Task requirements - Copy out the lines from the start of the records through the line holding "412-624-9000", inclusive, reproducing each one verbatim.

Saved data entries
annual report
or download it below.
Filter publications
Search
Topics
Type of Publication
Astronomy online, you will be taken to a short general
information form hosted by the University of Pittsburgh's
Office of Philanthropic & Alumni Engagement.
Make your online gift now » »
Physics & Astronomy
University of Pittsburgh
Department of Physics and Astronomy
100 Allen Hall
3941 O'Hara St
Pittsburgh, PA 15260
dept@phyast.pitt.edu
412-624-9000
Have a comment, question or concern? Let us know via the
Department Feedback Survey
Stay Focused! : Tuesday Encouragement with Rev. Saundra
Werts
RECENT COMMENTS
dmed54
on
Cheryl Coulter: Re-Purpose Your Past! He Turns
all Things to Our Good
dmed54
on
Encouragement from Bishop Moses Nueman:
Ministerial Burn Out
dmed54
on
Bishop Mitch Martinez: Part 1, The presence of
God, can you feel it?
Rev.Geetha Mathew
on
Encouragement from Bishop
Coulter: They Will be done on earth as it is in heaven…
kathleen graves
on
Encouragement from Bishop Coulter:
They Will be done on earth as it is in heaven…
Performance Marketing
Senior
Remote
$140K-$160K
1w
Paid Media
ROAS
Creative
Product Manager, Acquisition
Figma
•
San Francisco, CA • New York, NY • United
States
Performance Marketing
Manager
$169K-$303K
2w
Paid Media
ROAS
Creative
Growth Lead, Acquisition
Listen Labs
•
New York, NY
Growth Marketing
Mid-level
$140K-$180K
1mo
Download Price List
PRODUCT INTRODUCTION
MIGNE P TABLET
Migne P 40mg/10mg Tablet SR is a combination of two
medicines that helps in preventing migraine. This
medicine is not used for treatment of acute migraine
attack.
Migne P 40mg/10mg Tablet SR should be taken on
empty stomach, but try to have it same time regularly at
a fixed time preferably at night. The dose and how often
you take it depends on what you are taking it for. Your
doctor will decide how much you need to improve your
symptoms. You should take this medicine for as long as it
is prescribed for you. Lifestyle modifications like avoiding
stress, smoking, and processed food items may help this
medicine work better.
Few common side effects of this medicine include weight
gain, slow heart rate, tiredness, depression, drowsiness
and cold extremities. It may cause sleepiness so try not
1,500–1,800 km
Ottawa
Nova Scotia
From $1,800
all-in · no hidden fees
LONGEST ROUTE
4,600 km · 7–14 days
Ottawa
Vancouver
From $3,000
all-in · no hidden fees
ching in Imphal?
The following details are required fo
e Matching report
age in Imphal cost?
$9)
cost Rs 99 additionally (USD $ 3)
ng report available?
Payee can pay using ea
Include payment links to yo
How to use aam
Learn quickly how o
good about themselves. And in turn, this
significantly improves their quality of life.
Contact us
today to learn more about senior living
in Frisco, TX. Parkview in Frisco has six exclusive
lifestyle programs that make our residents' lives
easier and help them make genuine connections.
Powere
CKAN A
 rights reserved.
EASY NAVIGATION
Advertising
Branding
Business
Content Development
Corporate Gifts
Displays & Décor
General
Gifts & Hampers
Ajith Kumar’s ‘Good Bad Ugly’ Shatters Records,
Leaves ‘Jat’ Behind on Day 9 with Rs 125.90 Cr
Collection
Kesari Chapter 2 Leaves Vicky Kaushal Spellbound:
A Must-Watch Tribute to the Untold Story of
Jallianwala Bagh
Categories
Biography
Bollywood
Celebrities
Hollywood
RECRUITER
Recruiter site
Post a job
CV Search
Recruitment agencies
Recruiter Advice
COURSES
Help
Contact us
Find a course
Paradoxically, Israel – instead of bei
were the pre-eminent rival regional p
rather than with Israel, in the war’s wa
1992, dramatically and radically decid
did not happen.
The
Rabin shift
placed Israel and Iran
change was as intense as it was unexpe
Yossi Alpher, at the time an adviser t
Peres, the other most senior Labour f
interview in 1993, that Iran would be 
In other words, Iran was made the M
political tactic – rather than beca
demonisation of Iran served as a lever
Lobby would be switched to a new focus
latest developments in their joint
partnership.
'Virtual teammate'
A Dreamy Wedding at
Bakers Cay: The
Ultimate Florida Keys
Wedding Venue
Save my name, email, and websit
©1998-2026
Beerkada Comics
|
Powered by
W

Answer box -
annual report
or download it below.
Filter publications
Search
Topics
Type of Publication
Astronomy online, you will be taken to a short general
information form hosted by the University of Pittsburgh's
Office of Philanthropic & Alumni Engagement.
Make your online gift now » »
Physics & Astronomy
University of Pittsburgh
Department of Physics and Astronomy
100 Allen Hall
3941 O'Hara St
Pittsburgh, PA 15260
dept@phyast.pitt.edu
412-624-9000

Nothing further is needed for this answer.